La frase aggiornata al gennaio 2024, almeno per i marxisti, significa dunque: senza partito trotskista, non c’è teoria rivoluzionaria giusta. Fuori c’è solo teoria sbagliata, prassi felice dell’eterna sconfitta del proletariato. Quindi lasciate ogni speranza intellettuali della più bell’acqua. Ma non solo: lascino le speranze anche i marxisti da bandiera anticapitalista per magistrati borghesi; lascino le speranze i marxisti da Controvento, cioè da cenacolo di discussione sulle direzioni ostinate e contrarie, sulle burrasche, sui mari in tempesta e mai sulle loro vele regolarmente ammainate di cui ancora non si sono accorti; lascino le speranze i marxisti che sentono tutte le voci delle lotte solo per racchiuderle nella loro terrificante rivista, “marxisti retrogradi per Giovanna D’Arco” (memorabile il loro ultimo omaggio a Tronti); lascino le speranze i più comici di tutti, i marxisti da Marxpedia, la prima enciclopedia marxista che alla voce “partito”, ha la “striscia” di Don Abbondio in vestaglia che recita «Carneade, chi era costui?»; lascino infine le speranze i più incredibili di tutti, i marxisti di tendenza, ovvero i marxisti che il giorno delle elezioni dicono «vota Corbyn, vota Chávez, vota Tsipras, vota chiunque tranne noi, noi abbiamo piena fiducia nelle masse, siamo marxisti di tendenza, la famosa tendenza alla sfiducia più totale nell’avanguardia che non siamo»
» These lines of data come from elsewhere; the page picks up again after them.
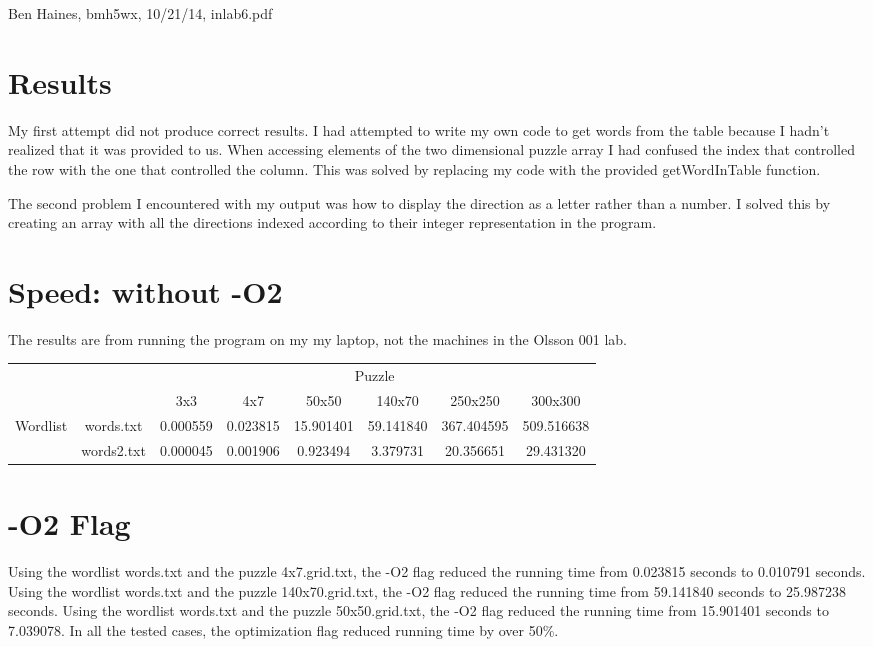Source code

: \documentclass{article} %
\begin{document}
Ben Haines, bmh5wx, 10/21/14, inlab6.pdf
\section{Results}
My first attempt did not produce correct results. I had attempted to write my own code to get words from the table because I hadn't realized that it was provided to us. When accessing elements of the two dimensional puzzle array I had confused the index that controlled the row with the one that controlled the column. This was solved by replacing my code with the provided getWordInTable function.

The second problem I encountered with my output was how to display the direction as a letter rather than a number. I solved this by creating an array with all the directions indexed according to their integer representation in the program.

\section{Speed: without -O2}
The results are from running the program on my my laptop, not the machines in the Olsson 001 lab.
\begin{table}[h]
\begin{tabular}{cc|c|c|c|c|c|c|}
\cline{3-8}
                                                &            & \multicolumn{6}{c|}{Puzzle}                                           \\ \cline{3-8} 
                                                &            & 3x3      & 4x7      & 50x50     & 140x70    & 250x250    & 300x300    \\ \hline
\multicolumn{1}{|c|}{\multirow{2}{*}{Wordlist}} & words.txt  & 0.000559 & 0.023815 & 15.901401 & 59.141840 & 367.404595 & 509.516638 \\ \cline{2-8} 
\multicolumn{1}{|c|}{}                          & words2.txt & 0.000045 & 0.001906 & 0.923494  & 3.379731  & 20.356651  & 29.431320  \\ \hline
\end{tabular}
\end{table}

\section{-O2 Flag}
Using the wordlist words.txt and the puzzle 4x7.grid.txt, the -O2 flag reduced the running time from 0.023815 seconds to 0.010791 seconds. 
Using the wordlist words.txt and the puzzle 140x70.grid.txt, the -O2 flag reduced the running time from 59.141840 seconds to 25.987238 seconds. 
Using the wordlist words.txt and the puzzle 50x50.grid.txt, the -O2 flag reduced the running time from 15.901401 seconds to 7.039078.
In all the tested cases, the optimization flag reduced running time by over 50\%.
\end{document}
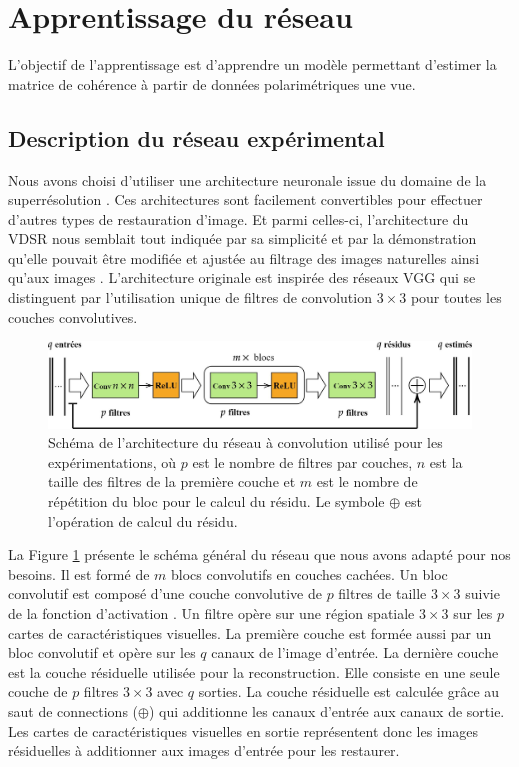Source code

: \section{Apprentissage du réseau}  \label{sec:experimental_protocol}

L'objectif de l'apprentissage est d'apprendre un modèle permettant d'estimer la matrice de cohérence à partir de données polarimétriques une vue.

\subsection{Description du réseau expérimental} \label{sec:description_cnn}

Nous avons choisi d'utiliser une architecture neuronale issue du domaine de la superrésolution \cite{Yang2018DeepLF}.  Ces architectures sont facilement convertibles pour effectuer d'autres types de restauration d'image. Et parmi celles-ci, l'architecture du VDSR\cite{Kim_2016_VDSR} nous semblait tout indiquée par sa simplicité et par la démonstration qu'elle pouvait être modifiée et ajustée au filtrage des images naturelles ainsi qu'aux images \acrsarns.  L'architecture originale est inspirée des réseaux VGG \cite{vgg} qui se distinguent par l'utilisation unique de filtres de convolution $3\times3$ pour toutes les couches convolutives.  

\begin{figure}
  \includegraphics[width=1.0\linewidth]{figures/Chap3/cnn-experiment.jpg}
  \centering
  \caption{
  \small{Schéma de l'architecture du réseau à convolution utilisé pour les expérimentations, où $p$ est le nombre de filtres par couches, $n$ est la taille des filtres de la première couche et $m$ est le nombre de répétition du bloc pour le calcul du résidu. Le symbole $\oplus$ est l'opération de calcul du résidu.}
  }
  \label{fig:cnn-experiment-diagram}
\end{figure}

La Figure \ref{fig:cnn-experiment-diagram} présente le schéma général du réseau que nous avons adapté pour nos besoins. Il est formé de $m$ blocs convolutifs en couches cachées. Un bloc convolutif est composé  d'une couche convolutive de $p$ filtres de taille $3\times3$ suivie de la fonction d'activation \acrreluns. Un filtre opère sur une région spatiale $3\times3$ sur les $p$ cartes de caractéristiques visuelles.  La première couche est formée aussi par un bloc convolutif et opère sur les $q$ canaux de l'image d'entrée.   La dernière couche est la couche résiduelle utilisée pour la reconstruction. Elle consiste en une seule couche de $p$ filtres $3\times3$ avec $q$ sorties. La couche résiduelle est calculée grâce au saut de connections ($\oplus$) qui additionne les canaux d'entrée aux canaux de sortie.  Les cartes de caractéristiques visuelles en sortie représentent donc les images résiduelles à additionner aux images d'entrée pour les restaurer.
Il cerchio si chiude, restano tre o quattro gruppi con speranza di teoria rivoluzionaria giusta. Vedremo il giorno delle elezioni europee se la teoria rivoluzionaria giusta sarà più importante della loro cricca. Eh già, perché la teoria rivoluzionaria giusta, quella di Lenin e del famoso Estremismo dice che il giorno delle elezioni i partiti marxisti e cioè trotskisti, se sono troppo deboli o piccoli, devono unirsi o almeno provare a farlo. Già lo so che il mio partito, con tutti i limiti che ha, magari all’ultimo minuto, una proposta comunque la farà. Vedremo cosa faranno gli altri, se risponderanno con le solite scuse o se si assumeranno una buona volta la responsabilità che hanno verso la classe operaia, cioè verso l’unica possibilità di teoria rivoluzionaria giusta. Lenin insegna e continua a insegnare cento anni dopo: senza il partito la classe non può vincere, ma lo scopo non è il partito, tanto più se questo ha la fissa di restare abbarbicato al proprio eterno embrione.

Lenin è morto cento volte fa. Evviva cento e mille volte Lenin!